** START OF Extracted text **

On May 9, 2014, however, the Plaintiff filed a motion seeking to hold Defendant Simon in contempt of court and to assess sanctions against him. See Docket No. 67. Unfortunately, I learned during a conference call with counsel for both the Plaintiff and Defendant Simon on May 14, 2014, that the source of the funds to be paid pursuant to the settlement agreement by Defendant Simon to the Plaintiff was the final unresolved issue between the parties. Plaintiff filed a supplemental memorandum of law on May 29, 2014. See Docket No. 70. Defendant Simon's response in opposition was filed on June 10, 2014. See Docket No. 72. On June 19, 2014, the matter was referred by Judge Stengel for resolution. Plaintiff's reply brief was filed on July 14, 2014. See Docket No. 77. Thus, the motion was fully briefed by both parties and the Court set July 18, 2014, as the date for a hearing.
II. FINDINGS OF FACT.
The terms of settlement reached on January 7, 2013 between the Plaintiff and Defendant Simon provided for a payment of $215, 000 by Defendant Simon to the Plaintiff. This sum was to be paid by April 25, 2014. The first check in the amount of $215, 000 was tendered to Plaintiff's counsel in a timely fashion, but was made payable to an incorrect party, according to the Plaintiff. The Plaintiff also objected to the fact that the check was drawn on the account of a company named Royal Green, which was never a party in this case. Plaintiff's counsel informed the Court at the July 18, 2014 hearing that the Plaintiff objected to this check because Royal Green is not a party in this action. (N.T., 7/18/14, p. 7.) Although Defendant Simon did not agree with the Plaintiff's objections regarding the first check, he issued a second check made payable to the Plaintiff in her representative capacity as Trustee of the Julius M. Simon Revocable Trust, which the Plaintiff believed was the correct payee. The Plaintiff objected to this second check because it was also drawn on the account of Royal Green. (Id. at 8.)
Due to Plaintiff's objection to the second check, the Court held a telephone conference on May 13, 2014, in an effort to resolve the Plaintiff's objection. After this conference, Defendant Simon agreed to provide and did provide the Plaintiff with a cashier's check made payable to the Plaintiff in her representative capacity as Trustee of the Julius M. Simon Revocable Trust. Although this third check was a cashier's check, the Plaintiff again objected because the check bore a cross-reference by Fulton Bank that a Royal Green account was the original source of the funds which had been deposited into the Fulton Bank account from which the cashier's check was issued
During the July 18, 2014 hearing, the Court questioned the Plaintiff's position regarding this third check because cashier's checks are drawn from a bank's account and not from an individual or corporate account. Although Plaintiff's counsel agreed with the Court, his objection was that the bank's notation on the cashier's check indicated that Royal Green was the remitter of the funds, not Defendant Simon, and that Royal Green was, therefore, the entity providing the funds which enabled the bank to issue the cashier's check. ( Id. at 9.) Plaintiff's counsel argued that "[a] payment by Royal Green raises a number of possible risks that are foreign to the risks that were assessed in settling the case between the parties." ( Id. at 9-10.) Counsel further argued that these risks included a possible involuntary bankruptcy proceeding against Royal Green, a voluntary bankruptcy proceeding against Royal Green, a state law fraudulent transfer claim and issues involving the solvency of Royal Green and claims by possible creditors of Royal Green. ( Id. at 10.) In support of counsel's concerns, he referred to a personal injury case filed against Royal Green subsequent to the settlement of this case in January 2013. He further argued that the Pennsylvania fraudulent transfer statute of limitations is a four-year period, and that he was concerned that the liabilities of Royal Green may include environmental claims.

** END OF Extracted text **
** START OF Listing **

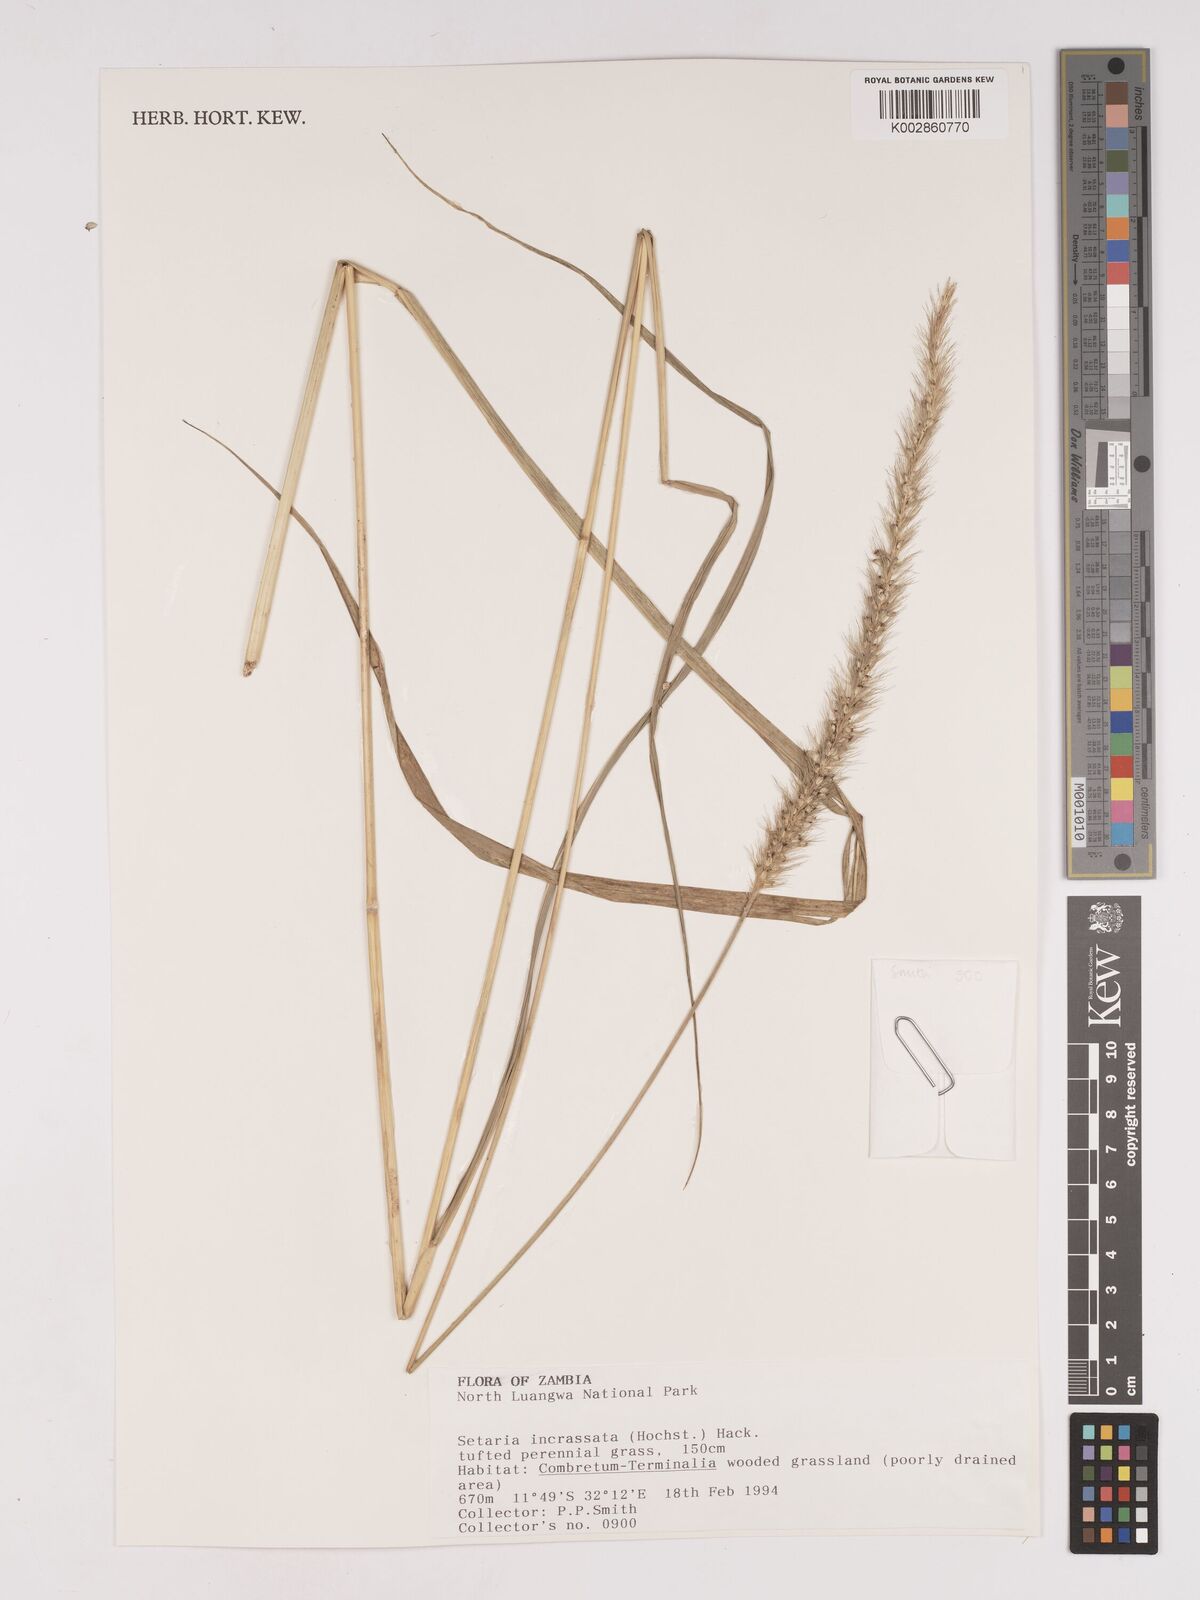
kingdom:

** END OF Listing **
** START OF Listing **

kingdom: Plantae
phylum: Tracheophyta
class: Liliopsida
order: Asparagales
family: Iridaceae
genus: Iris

** END OF Listing **

Tasks and exercises -
a - In the court opinion on the settlement dispute, by what date was Defendant Simon to pay the $215,000?
b - Write the next part of the court opinion on the settlement payment dispute, continuing from the end of the passage.

Written answers -
a - By April 25, 2014.

b -
At the hearing, the Plaintiff submitted into evidence the April 14, 2014 Order of Court and the three checks which had each been separately tendered by Defendant Simon as payment of his $215, 000 obligation pursuant to the settlement between the parties reached on January 7, 2013. The Court's Order and the checks were admitted into evidence, with no objection by Defendant Simon. (Id. at 24-25.)
At the July 18, 2014 hearing, Defendant Simon first argued that even though Royal Green was not a party to the original litigation, it was a party to the release and was, in fact, released by the language of the settlement agreement. ( Id. at 28.) Defendant Simon presented the testimony of its counsel of record, Joseph E. Wolfson, Esquire, who first referred to a transcript of the settlement conference held before me on January 7, 2013, which constituted the settlement agreement between the parties. ( Id. at 34.) Attorney Wolfson referred to the Court's statement in the settlement colloquy that the $215, 000 payment was to be paid to the Estate of Julius Simon and that "this put to bed all of the issues starting with anything relating to the parents, relating anything to the individual defendants, as well as the businesses." ( Id. at 35.) He explained that "there were a number of different businesses. There were two separate Royal Green companies" and the release of claims was to go to all of the businesses. ( Id. )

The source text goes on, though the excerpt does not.